:: AVAILABLE DATA

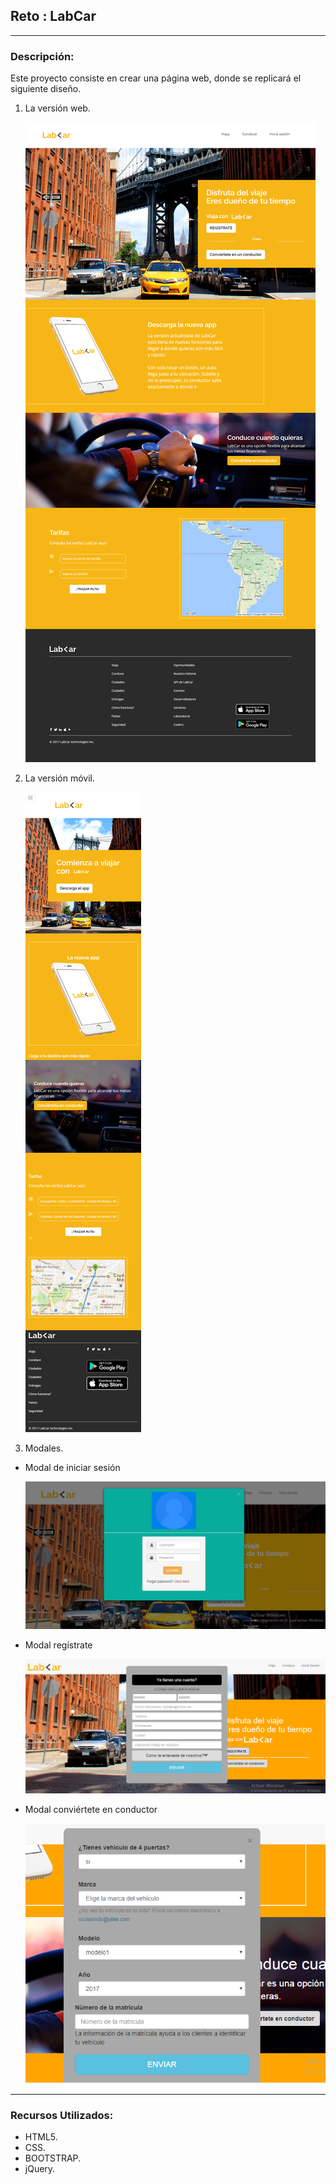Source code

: ## Reto :  LabCar  
***
###  Descripción:
  Este proyecto consiste en crear una página web, donde se replicará el siguiente diseño.


1. La versión web.

     ![version web](assets/docs/version-web.png "version web")

2. La versión móvil.

     ![version movil](assets/docs/version-movil.png "version movil")

3. Modales.

  * Modal de iniciar sesión

      ![modal iniciar sesión](assets/docs/modal-inicio-sesion.png "modal iniciar sesión")

  * Modal regístrate

      ![modal regístrate](assets/docs/modal-registrate.png "modal regístrate")

  * Modal conviértete en conductor

      ![modal conviertete](assets/docs/modal-conductor.png "modal conviértete")


***
###  Recursos Utilizados:
* HTML5.
* CSS.
* BOOTSTRAP.
* jQuery.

::::

Print out the listing above line for line, omitting the pictures.

Source code

: ## Reto :  LabCar  
***
###  Descripción:
  Este proyecto consiste en crear una página web, donde se replicará el siguiente diseño.


1. La versión web.

     ![version web](assets/docs/version-web.png "version web")

2. La versión móvil.

     ![version movil](assets/docs/version-movil.png "version movil")

3. Modales.

  * Modal de iniciar sesión

      ![modal iniciar sesión](assets/docs/modal-inicio-sesion.png "modal iniciar sesión")

  * Modal regístrate

      ![modal regístrate](assets/docs/modal-registrate.png "modal regístrate")

  * Modal conviértete en conductor

      ![modal conviertete](assets/docs/modal-conductor.png "modal conviértete")


***
###  Recursos Utilizados:
* HTML5.
* CSS.
* BOOTSTRAP.
* jQuery.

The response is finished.